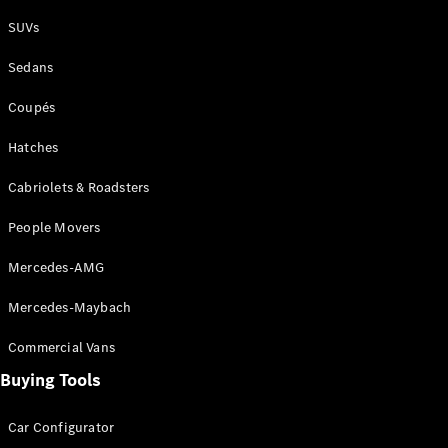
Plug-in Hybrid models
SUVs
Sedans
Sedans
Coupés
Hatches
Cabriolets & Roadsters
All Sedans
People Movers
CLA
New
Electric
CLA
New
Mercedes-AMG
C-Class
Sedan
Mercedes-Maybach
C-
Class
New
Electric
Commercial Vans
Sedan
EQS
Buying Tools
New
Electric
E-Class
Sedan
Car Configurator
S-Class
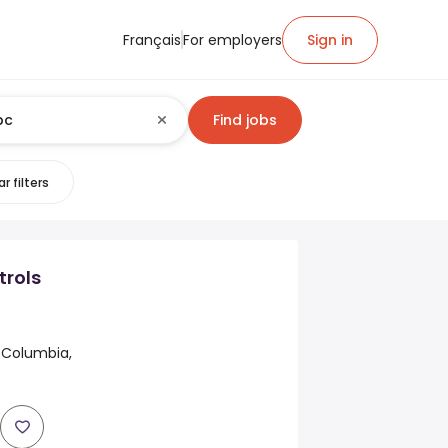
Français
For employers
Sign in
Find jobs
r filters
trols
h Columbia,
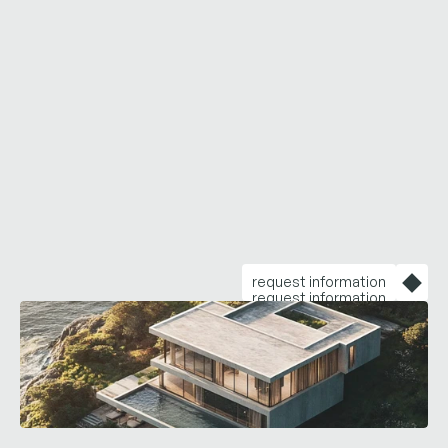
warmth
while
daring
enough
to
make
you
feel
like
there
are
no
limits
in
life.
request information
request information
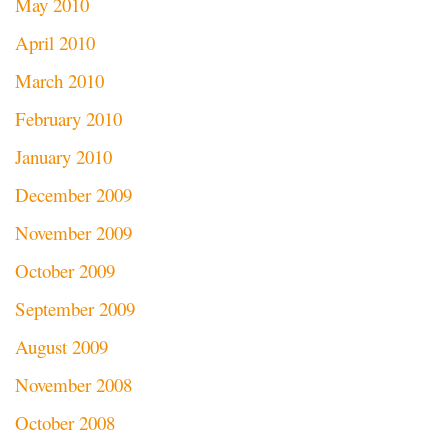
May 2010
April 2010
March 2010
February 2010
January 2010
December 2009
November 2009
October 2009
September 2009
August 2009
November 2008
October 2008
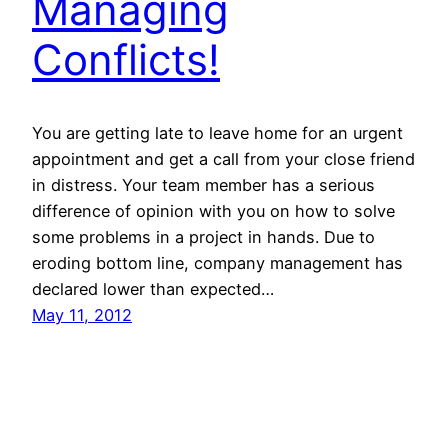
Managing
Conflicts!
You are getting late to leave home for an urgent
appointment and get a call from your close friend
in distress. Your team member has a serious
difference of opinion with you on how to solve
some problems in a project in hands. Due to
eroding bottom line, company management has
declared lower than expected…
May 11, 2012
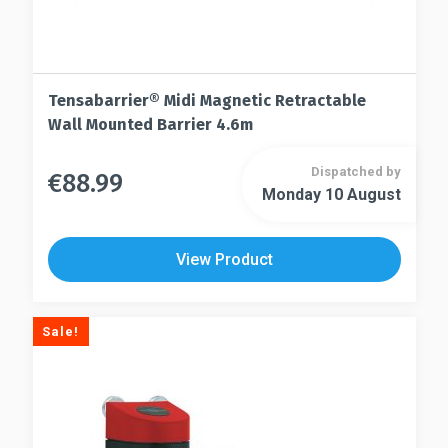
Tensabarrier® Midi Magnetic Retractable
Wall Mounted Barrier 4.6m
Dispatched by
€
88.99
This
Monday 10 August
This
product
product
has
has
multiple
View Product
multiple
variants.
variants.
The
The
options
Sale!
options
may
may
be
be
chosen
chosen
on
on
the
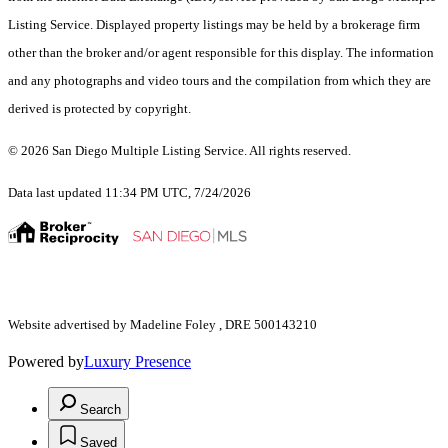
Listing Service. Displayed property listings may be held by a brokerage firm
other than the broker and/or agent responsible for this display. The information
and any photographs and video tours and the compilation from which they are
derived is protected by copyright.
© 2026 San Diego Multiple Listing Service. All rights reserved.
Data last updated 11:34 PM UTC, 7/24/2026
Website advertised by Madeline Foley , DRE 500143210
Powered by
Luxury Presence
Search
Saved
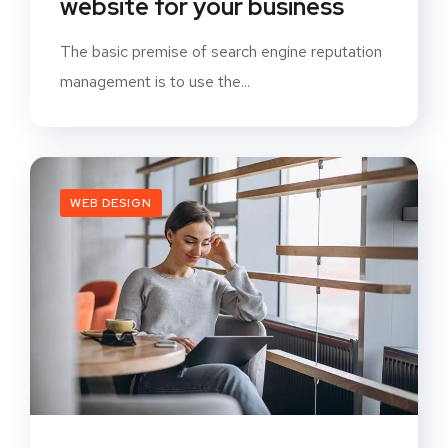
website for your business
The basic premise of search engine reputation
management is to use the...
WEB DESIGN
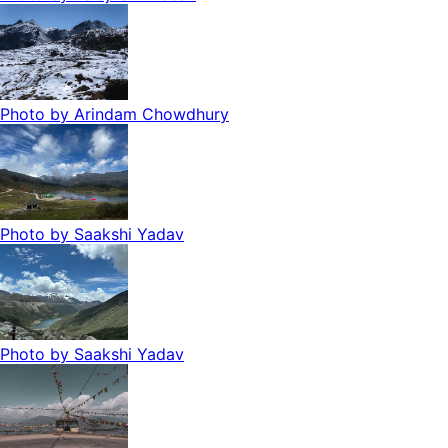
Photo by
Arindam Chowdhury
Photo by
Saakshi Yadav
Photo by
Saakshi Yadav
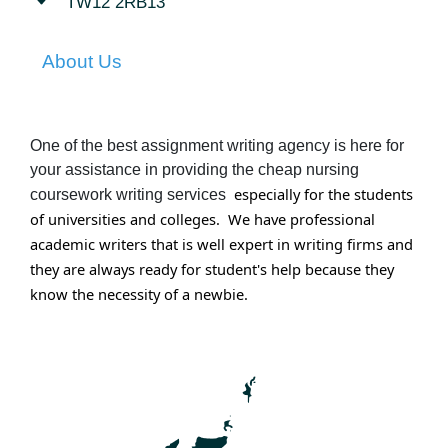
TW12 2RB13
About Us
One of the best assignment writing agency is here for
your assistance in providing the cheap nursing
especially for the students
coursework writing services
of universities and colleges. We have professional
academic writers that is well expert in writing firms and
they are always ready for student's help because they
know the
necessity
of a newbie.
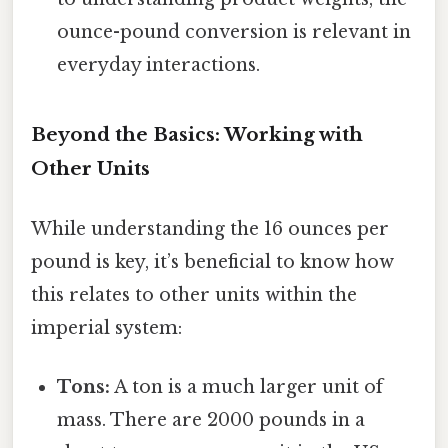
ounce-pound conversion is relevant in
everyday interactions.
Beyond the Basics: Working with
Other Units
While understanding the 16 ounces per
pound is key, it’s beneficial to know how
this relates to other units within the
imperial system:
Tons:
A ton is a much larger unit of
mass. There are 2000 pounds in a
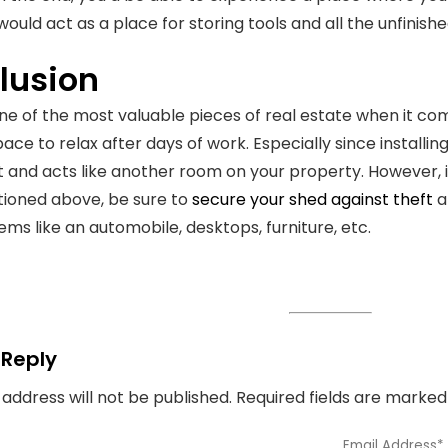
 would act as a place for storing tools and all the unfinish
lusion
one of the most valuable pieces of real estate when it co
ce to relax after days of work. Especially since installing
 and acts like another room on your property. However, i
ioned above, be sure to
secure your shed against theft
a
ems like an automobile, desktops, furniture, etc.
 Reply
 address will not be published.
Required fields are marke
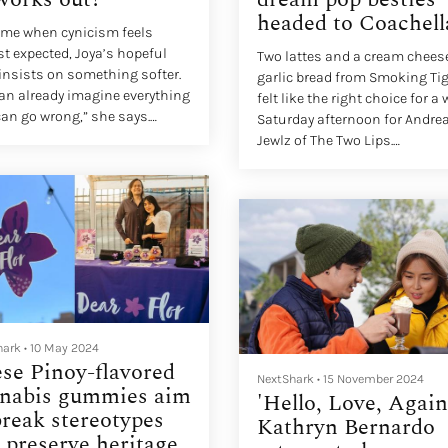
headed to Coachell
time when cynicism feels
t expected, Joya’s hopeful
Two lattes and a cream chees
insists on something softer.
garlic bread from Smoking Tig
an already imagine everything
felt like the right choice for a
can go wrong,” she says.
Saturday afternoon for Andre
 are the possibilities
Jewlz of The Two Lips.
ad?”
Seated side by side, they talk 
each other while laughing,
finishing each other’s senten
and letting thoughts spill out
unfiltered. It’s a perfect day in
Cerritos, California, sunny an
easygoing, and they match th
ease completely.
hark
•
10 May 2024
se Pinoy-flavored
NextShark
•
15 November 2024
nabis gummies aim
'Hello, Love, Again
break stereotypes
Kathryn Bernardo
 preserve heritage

◆ ◆ ◆ ◆

What is expected: Only lines that include "than" belong in the answer; copy all of them from the listing.

Output for this exercise:
declared lower than expected…
other than the broker and/or agent responsible for this display. The information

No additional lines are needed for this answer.